§ Objectives
A. Answer these questions about the passage on nagging:
(i) What does the writer say the quoted lines sound like?
(ii) How long have James and Ireti been living together?
(iii) What business does Ireti own?
B. Copy word for word the stretch of the passage on nagging from "Sounds like a" through "my mental eye.".
-- start Text section --
Seeds Of Divorce Matrix
Well, talking about relationship fault-lines and preventing the Divorce Matrix vide couples' unions, I once heard this somewhere:
"A Nag Nags
Nag Nagging Nags
And Conflicts Unleash"
Have you heard that before?
Sounds like a song, or a stanza in a poem, doesn't it?
There can be no doubt that it's emanating from a mind that's agitated.
It's probably issuing from somebody who's experiencing or suffering from effects of nagging activities.
I often replayed those lines in my mind, like a mantra right there in front of my mental eye.
I try to achieve better understanding of all the key issues involved in its divorce-prone tunes.
I ask myself:
Can nagging solve a problem?
Does it build or demolish?
Is it a plus or a minus?
Does it bring couples together, or drive them further apart?
What do you make of it?
Let's talk about it.
Lets examine what roles "nagging" plays in fuelling relationship conflicts and how it may trigger separation or divorce.
To that extent, what can be done to turn things around positively?
Join me by means of the following hyperlinked subtopics:
James Adele and Ireti Badmus stand as our hypothetical couple here.
Both of them have been in a committed relationship, formally engaged, and living together for almost a year now.
Every eye is on them to do the needful and tie the nuptial knot.
Family members and close friends in particular, couldn't wait for them to entwine their lives together.
And that's all well and good, except that there's a problem.
No, you guessed wrong.
It's not that there's no love.
This couple can put their lives on the line for each other.
Did you just mention financial bottlenecks?
No, it's also not about money or finances.
James owns a successful law firm, while Ireti is a vibrant CEO and owner of a flourishing shopping center.
Then what's the delay all about?
Well, if truth be told, Ireti is ready to marry James as soon as yesterday BUT she's afraid to because ....
JAMES IS A NAG.
Are you at a loss figuring out what that's got to do with anything?
Wait for this!
Granted, 'Love" is the proverbial lubricant for harmonious relationship and peaceful coexistence.
What then is "nagging" ?
What role does it play within that context?
-- end Text section --
-- start Supplied material --
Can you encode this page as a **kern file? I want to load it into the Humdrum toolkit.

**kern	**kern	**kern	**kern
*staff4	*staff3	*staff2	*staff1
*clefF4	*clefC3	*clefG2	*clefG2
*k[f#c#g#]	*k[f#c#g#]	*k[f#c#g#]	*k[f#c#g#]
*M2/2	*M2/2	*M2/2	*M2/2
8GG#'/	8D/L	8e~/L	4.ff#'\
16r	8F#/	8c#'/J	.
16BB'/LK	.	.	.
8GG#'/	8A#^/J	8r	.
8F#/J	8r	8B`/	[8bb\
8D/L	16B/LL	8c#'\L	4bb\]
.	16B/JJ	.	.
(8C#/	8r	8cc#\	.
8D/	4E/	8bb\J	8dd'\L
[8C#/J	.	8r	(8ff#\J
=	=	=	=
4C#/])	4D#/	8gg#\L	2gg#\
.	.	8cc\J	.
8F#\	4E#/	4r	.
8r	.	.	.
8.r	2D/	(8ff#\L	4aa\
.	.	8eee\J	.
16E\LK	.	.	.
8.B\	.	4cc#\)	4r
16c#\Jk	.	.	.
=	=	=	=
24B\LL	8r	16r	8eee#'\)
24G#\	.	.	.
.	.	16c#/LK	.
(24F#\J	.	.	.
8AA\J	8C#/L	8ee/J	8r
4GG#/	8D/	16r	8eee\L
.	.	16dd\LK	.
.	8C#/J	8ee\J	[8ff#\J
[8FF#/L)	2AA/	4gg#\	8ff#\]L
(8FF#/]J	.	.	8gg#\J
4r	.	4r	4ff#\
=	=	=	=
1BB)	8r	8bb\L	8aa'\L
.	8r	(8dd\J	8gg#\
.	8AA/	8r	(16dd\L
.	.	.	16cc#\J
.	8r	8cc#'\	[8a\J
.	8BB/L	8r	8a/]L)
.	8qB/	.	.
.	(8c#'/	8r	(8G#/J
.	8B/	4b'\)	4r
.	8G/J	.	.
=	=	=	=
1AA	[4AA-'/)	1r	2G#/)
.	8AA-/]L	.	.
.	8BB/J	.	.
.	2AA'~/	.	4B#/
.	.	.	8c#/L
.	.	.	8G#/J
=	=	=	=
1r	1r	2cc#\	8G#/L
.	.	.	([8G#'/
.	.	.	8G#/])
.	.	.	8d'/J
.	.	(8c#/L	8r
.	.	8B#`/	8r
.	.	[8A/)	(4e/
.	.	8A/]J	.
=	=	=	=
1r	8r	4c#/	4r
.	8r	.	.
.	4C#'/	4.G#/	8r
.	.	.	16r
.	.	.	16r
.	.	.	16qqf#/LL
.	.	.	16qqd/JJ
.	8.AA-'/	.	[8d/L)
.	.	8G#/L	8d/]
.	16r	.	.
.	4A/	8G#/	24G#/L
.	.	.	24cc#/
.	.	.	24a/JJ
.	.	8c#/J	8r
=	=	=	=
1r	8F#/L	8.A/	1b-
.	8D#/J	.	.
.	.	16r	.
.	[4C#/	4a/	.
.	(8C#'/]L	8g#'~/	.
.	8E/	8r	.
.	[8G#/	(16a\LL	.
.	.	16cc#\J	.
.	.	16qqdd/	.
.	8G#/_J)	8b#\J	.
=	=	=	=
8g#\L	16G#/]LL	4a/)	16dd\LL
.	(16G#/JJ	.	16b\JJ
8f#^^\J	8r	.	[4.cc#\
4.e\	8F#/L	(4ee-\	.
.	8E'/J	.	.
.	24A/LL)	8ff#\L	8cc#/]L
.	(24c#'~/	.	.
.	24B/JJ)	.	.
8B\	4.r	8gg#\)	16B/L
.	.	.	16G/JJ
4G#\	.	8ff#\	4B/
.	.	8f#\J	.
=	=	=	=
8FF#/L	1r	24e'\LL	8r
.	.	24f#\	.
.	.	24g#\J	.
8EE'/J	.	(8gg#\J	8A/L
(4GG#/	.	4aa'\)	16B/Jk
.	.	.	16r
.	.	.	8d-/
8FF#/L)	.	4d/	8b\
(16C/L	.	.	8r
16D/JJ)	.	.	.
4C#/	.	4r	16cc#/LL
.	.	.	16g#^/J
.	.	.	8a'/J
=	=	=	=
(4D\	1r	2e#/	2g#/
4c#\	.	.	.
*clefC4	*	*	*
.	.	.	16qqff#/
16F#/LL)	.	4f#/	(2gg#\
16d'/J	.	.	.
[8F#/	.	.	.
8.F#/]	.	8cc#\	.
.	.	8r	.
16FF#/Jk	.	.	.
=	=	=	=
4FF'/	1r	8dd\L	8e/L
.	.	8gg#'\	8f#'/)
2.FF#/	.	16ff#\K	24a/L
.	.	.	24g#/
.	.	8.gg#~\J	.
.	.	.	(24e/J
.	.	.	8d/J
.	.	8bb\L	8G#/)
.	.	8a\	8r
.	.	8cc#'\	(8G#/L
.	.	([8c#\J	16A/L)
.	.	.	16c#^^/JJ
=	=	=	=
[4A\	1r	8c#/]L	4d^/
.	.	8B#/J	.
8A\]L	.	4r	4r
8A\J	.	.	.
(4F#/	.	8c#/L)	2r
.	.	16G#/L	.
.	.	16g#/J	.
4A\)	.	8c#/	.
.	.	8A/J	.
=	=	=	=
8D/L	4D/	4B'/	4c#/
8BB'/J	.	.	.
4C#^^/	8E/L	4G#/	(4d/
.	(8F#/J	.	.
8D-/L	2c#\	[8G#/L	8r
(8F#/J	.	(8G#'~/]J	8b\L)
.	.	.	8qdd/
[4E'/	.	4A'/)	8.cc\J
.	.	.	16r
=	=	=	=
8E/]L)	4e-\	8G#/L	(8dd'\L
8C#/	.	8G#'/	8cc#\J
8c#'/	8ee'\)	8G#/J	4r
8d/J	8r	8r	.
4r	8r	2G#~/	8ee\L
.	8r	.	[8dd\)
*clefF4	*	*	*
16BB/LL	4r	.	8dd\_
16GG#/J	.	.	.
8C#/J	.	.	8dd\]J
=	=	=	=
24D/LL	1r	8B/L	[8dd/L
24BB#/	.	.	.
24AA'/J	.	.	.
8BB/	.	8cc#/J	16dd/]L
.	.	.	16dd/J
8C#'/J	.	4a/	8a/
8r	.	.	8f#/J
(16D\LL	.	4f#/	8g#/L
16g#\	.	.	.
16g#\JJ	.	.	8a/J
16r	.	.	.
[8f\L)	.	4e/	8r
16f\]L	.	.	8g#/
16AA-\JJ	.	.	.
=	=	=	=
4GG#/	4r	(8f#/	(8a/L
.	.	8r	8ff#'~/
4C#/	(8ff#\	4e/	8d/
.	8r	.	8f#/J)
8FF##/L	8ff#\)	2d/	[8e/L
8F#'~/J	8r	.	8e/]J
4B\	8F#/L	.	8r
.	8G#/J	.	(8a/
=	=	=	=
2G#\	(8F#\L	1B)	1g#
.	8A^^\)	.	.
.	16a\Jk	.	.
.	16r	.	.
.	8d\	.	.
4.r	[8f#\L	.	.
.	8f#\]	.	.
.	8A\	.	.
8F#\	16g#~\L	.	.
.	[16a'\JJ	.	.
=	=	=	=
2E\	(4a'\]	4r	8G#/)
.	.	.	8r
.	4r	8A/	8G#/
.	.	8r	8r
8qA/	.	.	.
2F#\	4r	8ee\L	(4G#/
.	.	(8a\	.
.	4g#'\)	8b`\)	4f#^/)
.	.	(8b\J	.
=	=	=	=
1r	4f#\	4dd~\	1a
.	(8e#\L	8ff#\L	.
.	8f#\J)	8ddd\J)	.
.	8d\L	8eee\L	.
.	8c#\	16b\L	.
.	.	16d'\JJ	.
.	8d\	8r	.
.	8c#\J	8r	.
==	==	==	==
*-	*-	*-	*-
-- end Supplied material --
§ Completed exercise
A.
(i) A song, or a stanza in a poem.
(ii) Almost a year.
(iii) A flourishing shopping center.

B.
Sounds like a song, or a stanza in a poem, doesn't it?
There can be no doubt that it's emanating from a mind that's agitated.
It's probably issuing from somebody who's experiencing or suffering from effects of nagging activities.
I often replayed those lines in my mind, like a mantra right there in front of my mental eye.